A Lusa assistiu a uma das oficinas participadas por oito alunas do 12.º ano do Agrupamento de Escolas João Araújo Correia.
“Está a ser melhor do que quilo que eu esperava. Vinha para aqui sem vontade e estes dias têm sido espetaculares. É diferente, é uma tarde passada a correr”, afirmou Matilde Santos, de 18 anos.
A estudante explicou que as atividades passam pela dança, escrita, contacto físico com os outros participantes, e a sua preocupação era “o julgamento”.
“Era estar a fazer algum movimento, alguma dança, alguma característica minha que fosse julgada por outras pessoas. Mas agora já não, quando estou aqui tudo passa”, salientou.
No teatrinho ou antes no espaço do serviço educativo do Museu do Douro, os participantes movem-se pelo espaço, cruzam-se, dançam, deixam-se cair no chão, fecham os olhos e sentem tudo o que os rodeia.
As atividades incluíram uma caminhada em silêncio e um momento de escrita junto ao rio Douro, aproveitado por Matilde para ultrapassar memórias tristes naquele local.
Ao desafio para uma oficina de dança, Carolina Conceição, de 17 anos, respondeu que sim e ali está a aprender a libertar-se mais.
“Aprendemos a concentrarmo-nos mais em nós próprias e em conjunto”, explicou, revelando em jeito de brincadeira que descobriu ter “46 ossos nos pés”.
A oficina é dinamizada por Clara Bevilaqua que explicou que ali “se dança a dança que há no corpo de cada uma”.
“Trabalhamos a partir da dança, com esse acesso entre a dança, as artes e a escrita, nos conteúdos de fundo dessa criação que é ‘Com os pés'”, salientou.
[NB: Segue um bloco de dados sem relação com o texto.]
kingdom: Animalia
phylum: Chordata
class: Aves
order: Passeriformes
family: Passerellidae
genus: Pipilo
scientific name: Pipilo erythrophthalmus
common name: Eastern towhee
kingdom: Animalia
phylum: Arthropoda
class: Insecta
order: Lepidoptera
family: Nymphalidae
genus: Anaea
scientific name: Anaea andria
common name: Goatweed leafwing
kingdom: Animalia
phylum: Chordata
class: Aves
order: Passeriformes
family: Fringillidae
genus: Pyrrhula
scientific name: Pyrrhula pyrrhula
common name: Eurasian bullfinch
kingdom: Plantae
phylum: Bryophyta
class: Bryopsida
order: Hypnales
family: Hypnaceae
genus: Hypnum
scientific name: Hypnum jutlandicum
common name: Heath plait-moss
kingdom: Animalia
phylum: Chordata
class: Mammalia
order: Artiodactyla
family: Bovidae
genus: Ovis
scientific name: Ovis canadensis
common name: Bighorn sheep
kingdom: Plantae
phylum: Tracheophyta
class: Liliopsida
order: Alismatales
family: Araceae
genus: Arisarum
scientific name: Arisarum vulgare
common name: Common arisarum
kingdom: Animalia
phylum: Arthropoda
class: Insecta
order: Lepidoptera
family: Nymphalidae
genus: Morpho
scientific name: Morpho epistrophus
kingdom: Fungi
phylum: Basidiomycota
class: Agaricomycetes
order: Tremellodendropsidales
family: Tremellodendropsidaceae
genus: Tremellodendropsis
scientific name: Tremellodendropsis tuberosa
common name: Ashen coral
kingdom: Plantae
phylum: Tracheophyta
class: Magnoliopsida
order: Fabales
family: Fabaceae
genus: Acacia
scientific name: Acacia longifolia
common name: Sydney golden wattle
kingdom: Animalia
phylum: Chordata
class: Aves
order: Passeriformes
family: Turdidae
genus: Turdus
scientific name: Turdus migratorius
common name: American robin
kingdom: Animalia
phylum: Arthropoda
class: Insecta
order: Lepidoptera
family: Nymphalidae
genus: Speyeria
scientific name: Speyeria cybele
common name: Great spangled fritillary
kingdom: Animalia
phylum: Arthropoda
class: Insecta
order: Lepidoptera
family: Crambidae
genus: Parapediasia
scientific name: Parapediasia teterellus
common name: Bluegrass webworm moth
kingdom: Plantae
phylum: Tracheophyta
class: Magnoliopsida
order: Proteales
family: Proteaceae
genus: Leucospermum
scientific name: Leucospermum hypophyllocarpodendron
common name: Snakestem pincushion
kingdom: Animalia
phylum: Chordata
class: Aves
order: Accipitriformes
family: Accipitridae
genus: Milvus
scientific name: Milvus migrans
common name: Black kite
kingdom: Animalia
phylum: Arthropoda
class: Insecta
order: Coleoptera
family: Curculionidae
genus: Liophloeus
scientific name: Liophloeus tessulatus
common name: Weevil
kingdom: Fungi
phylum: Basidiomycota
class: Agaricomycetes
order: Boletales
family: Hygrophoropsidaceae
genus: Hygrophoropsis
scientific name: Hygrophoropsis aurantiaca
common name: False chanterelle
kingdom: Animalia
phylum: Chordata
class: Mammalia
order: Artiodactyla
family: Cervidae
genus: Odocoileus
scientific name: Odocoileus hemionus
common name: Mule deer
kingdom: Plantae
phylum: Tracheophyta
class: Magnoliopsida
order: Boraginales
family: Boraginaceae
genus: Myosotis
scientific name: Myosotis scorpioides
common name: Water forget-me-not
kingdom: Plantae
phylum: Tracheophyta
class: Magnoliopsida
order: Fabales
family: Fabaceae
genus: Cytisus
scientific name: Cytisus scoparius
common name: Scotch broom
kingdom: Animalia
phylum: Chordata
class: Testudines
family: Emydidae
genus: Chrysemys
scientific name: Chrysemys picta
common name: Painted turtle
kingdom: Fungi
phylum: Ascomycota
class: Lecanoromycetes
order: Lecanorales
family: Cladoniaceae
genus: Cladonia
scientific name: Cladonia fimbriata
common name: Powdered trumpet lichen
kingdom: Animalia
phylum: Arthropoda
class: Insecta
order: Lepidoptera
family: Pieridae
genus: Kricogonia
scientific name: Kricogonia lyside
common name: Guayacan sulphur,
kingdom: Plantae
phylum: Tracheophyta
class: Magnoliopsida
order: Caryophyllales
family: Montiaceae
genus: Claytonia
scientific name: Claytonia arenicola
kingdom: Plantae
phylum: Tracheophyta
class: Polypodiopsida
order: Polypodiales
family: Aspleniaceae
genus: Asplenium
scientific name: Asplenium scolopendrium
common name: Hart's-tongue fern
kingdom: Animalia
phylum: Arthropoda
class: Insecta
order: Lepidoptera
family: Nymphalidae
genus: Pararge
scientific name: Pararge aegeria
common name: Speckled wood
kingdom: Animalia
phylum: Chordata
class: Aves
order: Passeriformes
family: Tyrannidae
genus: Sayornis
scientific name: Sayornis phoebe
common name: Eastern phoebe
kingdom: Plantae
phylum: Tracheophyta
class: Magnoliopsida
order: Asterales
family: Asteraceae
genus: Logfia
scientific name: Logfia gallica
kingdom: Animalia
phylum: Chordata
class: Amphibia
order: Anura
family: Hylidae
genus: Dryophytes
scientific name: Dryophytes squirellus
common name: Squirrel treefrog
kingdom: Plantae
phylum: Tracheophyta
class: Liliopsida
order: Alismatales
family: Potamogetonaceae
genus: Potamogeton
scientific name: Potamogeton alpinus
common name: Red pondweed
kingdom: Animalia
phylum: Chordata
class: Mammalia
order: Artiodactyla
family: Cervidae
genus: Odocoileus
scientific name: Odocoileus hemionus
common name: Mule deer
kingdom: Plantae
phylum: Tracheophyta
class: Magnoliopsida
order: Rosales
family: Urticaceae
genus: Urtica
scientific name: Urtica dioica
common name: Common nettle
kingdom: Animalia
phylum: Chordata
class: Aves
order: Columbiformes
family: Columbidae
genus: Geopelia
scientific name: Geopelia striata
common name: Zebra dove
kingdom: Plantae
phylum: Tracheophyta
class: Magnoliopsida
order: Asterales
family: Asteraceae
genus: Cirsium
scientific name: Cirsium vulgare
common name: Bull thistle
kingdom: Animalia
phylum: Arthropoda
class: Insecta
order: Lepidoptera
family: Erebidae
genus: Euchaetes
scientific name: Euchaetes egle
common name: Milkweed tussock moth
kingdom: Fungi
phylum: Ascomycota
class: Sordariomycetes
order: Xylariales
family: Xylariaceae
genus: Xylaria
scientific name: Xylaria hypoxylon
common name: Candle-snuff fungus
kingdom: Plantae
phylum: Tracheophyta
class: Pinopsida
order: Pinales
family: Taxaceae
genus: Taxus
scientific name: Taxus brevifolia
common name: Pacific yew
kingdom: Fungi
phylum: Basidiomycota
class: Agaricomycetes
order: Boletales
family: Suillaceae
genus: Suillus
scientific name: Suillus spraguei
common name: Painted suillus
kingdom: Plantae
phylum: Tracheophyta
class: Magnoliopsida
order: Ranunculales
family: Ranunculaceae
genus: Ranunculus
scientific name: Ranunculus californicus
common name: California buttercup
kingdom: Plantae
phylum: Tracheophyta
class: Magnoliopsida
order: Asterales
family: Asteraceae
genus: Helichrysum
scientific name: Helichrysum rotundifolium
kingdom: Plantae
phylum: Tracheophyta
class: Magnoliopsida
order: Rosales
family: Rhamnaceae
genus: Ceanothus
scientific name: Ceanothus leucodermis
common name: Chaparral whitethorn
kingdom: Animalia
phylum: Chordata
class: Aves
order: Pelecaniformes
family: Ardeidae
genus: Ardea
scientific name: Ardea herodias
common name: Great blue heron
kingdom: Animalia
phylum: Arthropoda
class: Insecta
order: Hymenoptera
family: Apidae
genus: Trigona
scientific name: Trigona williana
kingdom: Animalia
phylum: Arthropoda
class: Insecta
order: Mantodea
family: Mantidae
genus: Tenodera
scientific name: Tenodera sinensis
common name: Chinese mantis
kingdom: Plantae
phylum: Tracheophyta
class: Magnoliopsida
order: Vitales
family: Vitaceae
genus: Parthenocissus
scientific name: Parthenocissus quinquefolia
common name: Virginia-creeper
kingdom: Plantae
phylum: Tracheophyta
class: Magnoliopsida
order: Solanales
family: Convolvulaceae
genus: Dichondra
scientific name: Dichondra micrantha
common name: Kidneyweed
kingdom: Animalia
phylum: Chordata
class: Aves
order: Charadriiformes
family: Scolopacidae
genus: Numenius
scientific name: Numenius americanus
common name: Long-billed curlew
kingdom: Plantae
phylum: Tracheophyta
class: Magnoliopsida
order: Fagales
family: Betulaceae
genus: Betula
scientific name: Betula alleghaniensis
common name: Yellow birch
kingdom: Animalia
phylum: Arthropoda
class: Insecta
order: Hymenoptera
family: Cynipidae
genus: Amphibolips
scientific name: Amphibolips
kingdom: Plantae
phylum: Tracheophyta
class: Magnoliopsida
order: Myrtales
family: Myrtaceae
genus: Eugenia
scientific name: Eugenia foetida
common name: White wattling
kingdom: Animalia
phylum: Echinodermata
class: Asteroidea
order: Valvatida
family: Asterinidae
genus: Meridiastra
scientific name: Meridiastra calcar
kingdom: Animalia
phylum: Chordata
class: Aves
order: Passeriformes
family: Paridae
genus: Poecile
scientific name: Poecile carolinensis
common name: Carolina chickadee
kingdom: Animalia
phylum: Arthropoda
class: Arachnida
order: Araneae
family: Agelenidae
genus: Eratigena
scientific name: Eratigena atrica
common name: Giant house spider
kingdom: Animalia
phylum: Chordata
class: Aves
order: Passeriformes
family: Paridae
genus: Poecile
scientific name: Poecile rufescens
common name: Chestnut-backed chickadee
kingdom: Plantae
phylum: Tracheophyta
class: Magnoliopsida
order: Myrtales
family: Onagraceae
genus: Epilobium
O ponto de partida são os pés. “Os pés enquanto um lugar de aterrar, enquanto suporte do próprio corpo, enquanto possibilidade de travessias, de caminhadas. […] Os pés com essa possibilidade de viajar, de crescer, de descobrir novas coisas”, sublinhou Clara Bevilaqua.
Esta é uma investigação partilhada em que todos são cocriadores e o resultado vai ser um espetáculo de dança, que aposta no movimento e mistura com o teatro, sonoplastia e elementos cénicos.
Marina Nabais disse que, mais do que uma mensagem, a criação quer deixar perguntas e curiosidades sobre “esta relação mais íntima e interna com o corpo, a relação com o exterior e sempre numa espécie de homenagem à própria natureza”.
A associação e a Fundação Museu do Douro colaboram há 14 anos. Marisa Adegas, do serviço educativo do Museu do Douro, realçou a ligação à comunidade e disse que se pretende que os residentes tenham cada vez mais consciência do lugar que habitam, que o conheçam, o explorem e o reinventem.
Para além da Régua, as residências e as oficinas decorrem em Setúbal, Almada, Aveiro e Mértola.
“Com os pés” é um projeto apoiado pela Direção-Geral das Artes.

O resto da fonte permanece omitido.